[TEXT — start]

Home of Antoine and Archange Ouilmette

The home of Archange (Potawatomi) and Antoine Ouilmette was one of many French and Native households in early Chicago. French and American men frequently married Native women as a way of integrating themselves into existing kinship networks, and Native women expanded the connections of their own kin through these marriages. Archange was the daughter of Marianne (Potawatomi) and François Chevalier and the granddaughter of Potawatomi leader Naunongee, which meant she was connected to one of the most notable Indigenous and fur trade families in the western Great Lakes.

Though we don’t know very much about the Ouilmette home other than that it neighbored the Kinzie house, we can make educated assumptions about Archange based on what we know about other relationships between French men and Native women. Archange likely served as a translator for her husband Antoine, instructed him on Native protocols, and was his way of integrating into existing Indigenous kinship networks. Many believe Archange was instrumental in helping settlers navigate the constantly fluctuating portage between the Chicago and Des Plaines River. Though the business of leading people through the portage was in her husband’s name, she would have carried that knowledge of the land from generations of Potawatomi people who lived around and used the portage before her. We also know that Archange helped several of the wives of officers at Fort Dearborn through pregnancies and deliveries, and that she personally helped survivors of the Battle of Fort Dearborn to survive in her house by disguising them as Native women. She and her husband worked directly with Indian Agent Alexander Wolcott to acquire support for the Treaty of Chicago in 1833. In the 1829 Treaty of Prairie du Chien, she and her children were given a plot of land on the Northern border of the city that includes parts of the present-day cities Evanston and Wilmette. The Village of Wilmette is named after her family.

[TEXT — finish]

--- REQUEST 1 ---
In the Ouilmette text, what village is said to be named after Archange's family?
--- REQUEST 2 ---
Reproduce the Ouilmette text verbatim, starting with "Home of Antoine" and going on through "western Great Lakes.".
The items after this point are not required.

[DATASET ENTRIES — start]

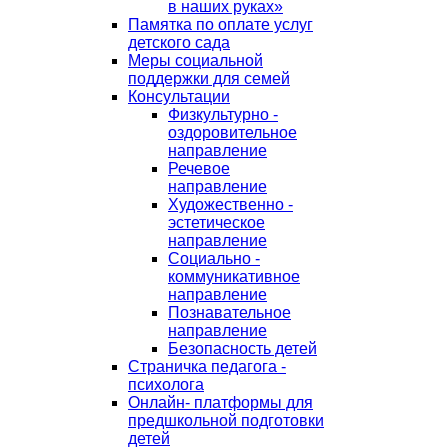
в наших руках»
Памятка по оплате услуг
детского сада
Меры социальной
поддержки для семей
Консультации
Физкультурно -
оздоровительное
направление
Речевое
направление
Художественно -
эстетическое
направление
Социально -
коммуникативное
направление
Познавательное
направление
Безопасность детей
Страничка педагога -
психолога
Онлайн- платформы для
предшкольной подготовки
детей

[DATASET ENTRIES — finish]

--- OUTPUT 1 ---
The Village of Wilmette.

--- OUTPUT 2 ---
Home of Antoine and Archange Ouilmette

The home of Archange (Potawatomi) and Antoine Ouilmette was one of many French and Native households in early Chicago. French and American men frequently married Native women as a way of integrating themselves into existing kinship networks, and Native women expanded the connections of their own kin through these marriages. Archange was the daughter of Marianne (Potawatomi) and François Chevalier and the granddaughter of Potawatomi leader Naunongee, which meant she was connected to one of the most notable Indigenous and fur trade families in the western Great Lakes.